No. Dark energy is somewhat relevant in that an expanding universe does have an easier time of dissipating heat and a higher theoretical limit on information that can be packed into a cosmologically large space-time ball of given radius (the surface area (which is proportional to the maximum information a space can contain) of the ball becomes an exponential function of the radius rather than a fixed power).
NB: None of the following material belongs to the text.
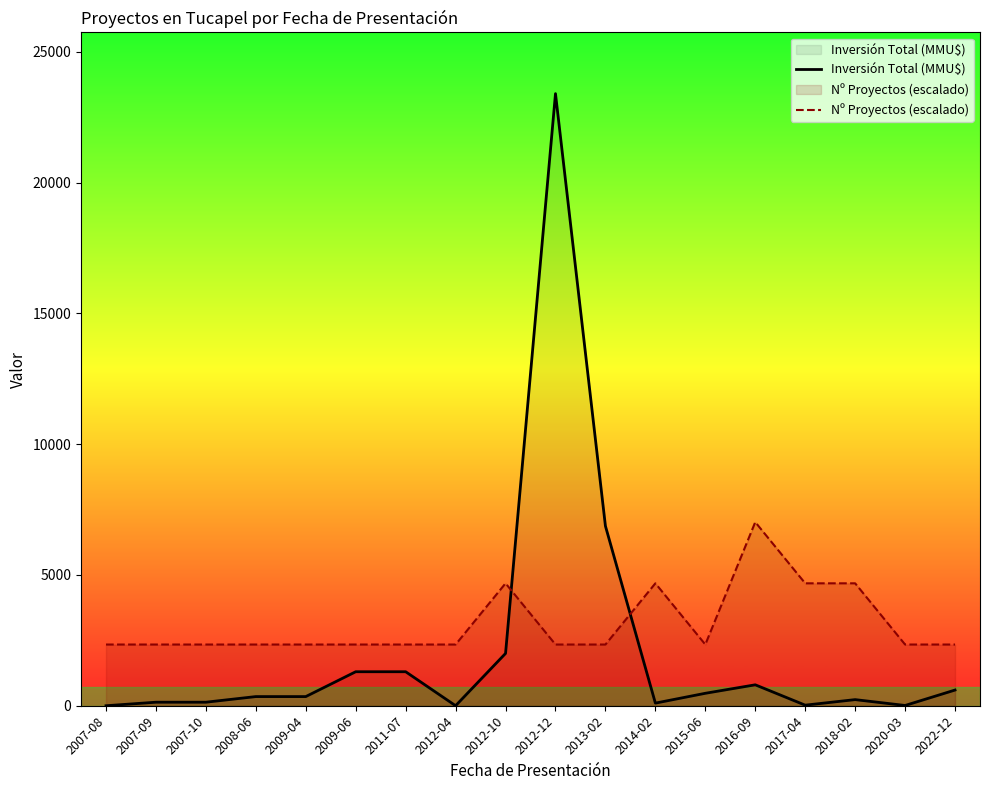

What is the value of the Inversión Total (MMU$) point at the 14th from the left?

800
Against this, you have the problem of greatly reducing the number of states of the universe to which you can access and change.
So as I understand it, with dark energy, you can cram more information into a given space, but you have less information to cram.
Dark matter has little bearing except being something which can occupy the same space as your computational system and hence, reduce the maximum theoretical information density before a black hole is formed (since that bit of space has both information and dark matter in it).
So what you're saying is http://xkcd.com/224/
Second law of thermodynamics is statistical (Fluctuation Theorem). Can we exploit statistics to find ways to violate the Second Law consistently enough to expand the current "fundamental" limits?
So, at the very least, our "fundamental limits" might not hold, if our observations about reality turn out to be like the flatlanders', and there are really more dimensions than we can sense?